## Your assignment
Given the records below, would you repeat exactly the lines that begin at the one containing "our web app](DeployOnACS.ipynb)" and end at the one containing "I’ve opened up", inclusive?

[Stored data entries]
== Segment start ==

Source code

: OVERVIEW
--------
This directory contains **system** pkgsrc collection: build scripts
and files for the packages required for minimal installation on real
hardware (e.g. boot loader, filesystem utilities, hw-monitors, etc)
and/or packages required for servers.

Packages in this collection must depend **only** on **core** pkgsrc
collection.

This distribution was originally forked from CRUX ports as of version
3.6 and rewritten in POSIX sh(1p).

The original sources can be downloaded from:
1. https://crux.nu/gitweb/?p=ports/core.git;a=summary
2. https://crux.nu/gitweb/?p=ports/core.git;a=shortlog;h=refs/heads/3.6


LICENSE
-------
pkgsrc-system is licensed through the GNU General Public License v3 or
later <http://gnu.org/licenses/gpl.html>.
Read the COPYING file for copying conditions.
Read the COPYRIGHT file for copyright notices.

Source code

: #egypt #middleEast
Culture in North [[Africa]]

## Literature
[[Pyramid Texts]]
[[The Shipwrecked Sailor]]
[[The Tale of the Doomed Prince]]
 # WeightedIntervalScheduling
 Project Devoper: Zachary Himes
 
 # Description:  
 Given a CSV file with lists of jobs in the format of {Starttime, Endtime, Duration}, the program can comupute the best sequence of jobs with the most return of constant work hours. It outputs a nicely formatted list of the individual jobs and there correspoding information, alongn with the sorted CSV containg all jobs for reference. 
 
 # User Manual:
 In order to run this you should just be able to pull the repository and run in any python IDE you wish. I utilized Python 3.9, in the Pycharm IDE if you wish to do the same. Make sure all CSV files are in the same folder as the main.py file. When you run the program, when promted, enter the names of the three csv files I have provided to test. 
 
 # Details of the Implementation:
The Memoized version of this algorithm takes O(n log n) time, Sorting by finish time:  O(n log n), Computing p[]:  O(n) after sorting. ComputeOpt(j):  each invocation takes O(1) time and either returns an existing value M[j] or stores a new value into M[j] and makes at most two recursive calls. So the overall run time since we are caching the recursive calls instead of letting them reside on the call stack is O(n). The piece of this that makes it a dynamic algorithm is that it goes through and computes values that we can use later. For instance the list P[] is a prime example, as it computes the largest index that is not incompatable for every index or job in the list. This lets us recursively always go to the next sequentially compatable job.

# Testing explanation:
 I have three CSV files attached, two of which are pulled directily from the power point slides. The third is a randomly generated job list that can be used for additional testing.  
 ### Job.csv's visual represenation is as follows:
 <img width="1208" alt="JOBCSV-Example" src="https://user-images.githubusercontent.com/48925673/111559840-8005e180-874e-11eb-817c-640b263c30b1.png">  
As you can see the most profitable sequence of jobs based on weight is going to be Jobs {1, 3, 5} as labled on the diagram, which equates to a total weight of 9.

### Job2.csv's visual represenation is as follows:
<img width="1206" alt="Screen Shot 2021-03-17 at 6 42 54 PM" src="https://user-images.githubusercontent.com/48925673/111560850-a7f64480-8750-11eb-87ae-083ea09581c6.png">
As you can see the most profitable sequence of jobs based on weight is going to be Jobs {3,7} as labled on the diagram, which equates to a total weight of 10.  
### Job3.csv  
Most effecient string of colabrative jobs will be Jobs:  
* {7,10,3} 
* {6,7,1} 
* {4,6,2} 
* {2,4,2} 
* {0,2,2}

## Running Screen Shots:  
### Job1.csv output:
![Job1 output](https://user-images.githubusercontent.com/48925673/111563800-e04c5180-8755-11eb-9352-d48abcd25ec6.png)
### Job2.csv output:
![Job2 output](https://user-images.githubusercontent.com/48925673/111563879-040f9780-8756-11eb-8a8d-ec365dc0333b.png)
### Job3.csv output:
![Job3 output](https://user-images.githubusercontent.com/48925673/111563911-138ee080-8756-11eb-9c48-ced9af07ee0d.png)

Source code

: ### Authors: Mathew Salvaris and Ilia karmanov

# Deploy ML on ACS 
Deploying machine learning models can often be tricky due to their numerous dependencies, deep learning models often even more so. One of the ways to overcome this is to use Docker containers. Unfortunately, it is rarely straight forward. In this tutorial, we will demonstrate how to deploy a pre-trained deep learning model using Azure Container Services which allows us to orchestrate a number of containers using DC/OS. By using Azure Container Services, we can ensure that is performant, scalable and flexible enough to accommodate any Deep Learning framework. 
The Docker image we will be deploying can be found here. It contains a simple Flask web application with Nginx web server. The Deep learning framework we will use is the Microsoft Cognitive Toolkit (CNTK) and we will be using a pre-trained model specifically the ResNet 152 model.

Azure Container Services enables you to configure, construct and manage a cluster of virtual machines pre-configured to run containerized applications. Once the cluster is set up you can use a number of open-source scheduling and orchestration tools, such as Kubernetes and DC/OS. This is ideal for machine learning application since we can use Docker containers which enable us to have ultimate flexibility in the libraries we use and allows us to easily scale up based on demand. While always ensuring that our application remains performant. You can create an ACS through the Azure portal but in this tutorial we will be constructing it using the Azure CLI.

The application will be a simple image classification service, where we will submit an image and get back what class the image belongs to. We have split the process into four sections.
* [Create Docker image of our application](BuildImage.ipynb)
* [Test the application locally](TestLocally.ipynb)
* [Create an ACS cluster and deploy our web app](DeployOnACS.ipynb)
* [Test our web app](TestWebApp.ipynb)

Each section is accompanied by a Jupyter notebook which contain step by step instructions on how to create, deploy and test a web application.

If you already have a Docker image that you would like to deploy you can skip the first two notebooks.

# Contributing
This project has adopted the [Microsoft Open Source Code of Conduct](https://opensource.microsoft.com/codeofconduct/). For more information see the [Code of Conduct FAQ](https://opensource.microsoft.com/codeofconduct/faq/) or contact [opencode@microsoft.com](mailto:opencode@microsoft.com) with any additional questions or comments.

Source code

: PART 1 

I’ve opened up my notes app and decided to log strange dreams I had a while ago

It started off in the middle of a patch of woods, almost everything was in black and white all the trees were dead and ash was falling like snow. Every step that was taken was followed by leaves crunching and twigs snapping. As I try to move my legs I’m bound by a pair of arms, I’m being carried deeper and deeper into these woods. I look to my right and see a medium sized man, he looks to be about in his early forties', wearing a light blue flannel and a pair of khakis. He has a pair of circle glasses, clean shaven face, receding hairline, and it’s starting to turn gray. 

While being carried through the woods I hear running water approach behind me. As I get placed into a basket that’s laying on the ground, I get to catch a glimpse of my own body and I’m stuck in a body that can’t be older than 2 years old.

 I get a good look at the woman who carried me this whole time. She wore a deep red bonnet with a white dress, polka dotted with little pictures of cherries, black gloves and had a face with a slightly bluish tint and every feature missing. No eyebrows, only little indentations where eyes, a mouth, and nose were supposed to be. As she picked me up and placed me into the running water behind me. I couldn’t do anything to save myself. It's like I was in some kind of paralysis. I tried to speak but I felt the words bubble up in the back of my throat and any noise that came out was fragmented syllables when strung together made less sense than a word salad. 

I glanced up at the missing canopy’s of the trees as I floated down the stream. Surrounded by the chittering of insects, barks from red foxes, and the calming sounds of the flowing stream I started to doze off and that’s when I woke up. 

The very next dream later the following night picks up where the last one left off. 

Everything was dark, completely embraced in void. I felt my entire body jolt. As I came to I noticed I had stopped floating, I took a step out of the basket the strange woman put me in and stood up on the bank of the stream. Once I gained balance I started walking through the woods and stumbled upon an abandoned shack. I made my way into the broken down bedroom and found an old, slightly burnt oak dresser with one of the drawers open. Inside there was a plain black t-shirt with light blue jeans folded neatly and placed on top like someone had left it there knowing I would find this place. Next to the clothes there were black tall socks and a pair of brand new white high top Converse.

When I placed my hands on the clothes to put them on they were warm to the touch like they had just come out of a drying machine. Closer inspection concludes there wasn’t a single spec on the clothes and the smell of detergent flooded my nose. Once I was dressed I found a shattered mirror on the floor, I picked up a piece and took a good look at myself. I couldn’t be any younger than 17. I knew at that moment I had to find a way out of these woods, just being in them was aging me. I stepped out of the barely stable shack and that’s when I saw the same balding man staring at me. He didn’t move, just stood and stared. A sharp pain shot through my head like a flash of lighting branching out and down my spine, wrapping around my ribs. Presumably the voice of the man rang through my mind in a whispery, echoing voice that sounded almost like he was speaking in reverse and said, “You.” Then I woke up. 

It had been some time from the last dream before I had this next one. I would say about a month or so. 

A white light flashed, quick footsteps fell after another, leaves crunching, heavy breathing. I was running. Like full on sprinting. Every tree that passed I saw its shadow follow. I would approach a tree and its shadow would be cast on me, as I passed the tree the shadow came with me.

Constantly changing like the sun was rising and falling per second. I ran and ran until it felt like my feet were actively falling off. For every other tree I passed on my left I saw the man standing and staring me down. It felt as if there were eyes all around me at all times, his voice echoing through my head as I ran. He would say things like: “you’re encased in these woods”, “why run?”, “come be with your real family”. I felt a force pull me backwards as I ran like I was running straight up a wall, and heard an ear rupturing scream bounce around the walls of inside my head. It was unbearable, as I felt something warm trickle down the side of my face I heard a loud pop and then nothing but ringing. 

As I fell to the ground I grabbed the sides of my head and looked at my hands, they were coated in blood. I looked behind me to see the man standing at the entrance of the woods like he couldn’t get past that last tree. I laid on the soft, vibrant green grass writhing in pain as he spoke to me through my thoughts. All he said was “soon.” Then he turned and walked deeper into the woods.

== Segment end ==

## Answer for the task
* [Create an ACS cluster and deploy our web app](DeployOnACS.ipynb)
* [Test our web app](TestWebApp.ipynb)

Each section is accompanied by a Jupyter notebook which contain step by step instructions on how to create, deploy and test a web application.

If you already have a Docker image that you would like to deploy you can skip the first two notebooks.

# Contributing
This project has adopted the [Microsoft Open Source Code of Conduct](https://opensource.microsoft.com/codeofconduct/). For more information see the [Code of Conduct FAQ](https://opensource.microsoft.com/codeofconduct/faq/) or contact [opencode@microsoft.com](mailto:opencode@microsoft.com) with any additional questions or comments.

Source code

: PART 1 

I’ve opened up my notes app and decided to log strange dreams I had a while ago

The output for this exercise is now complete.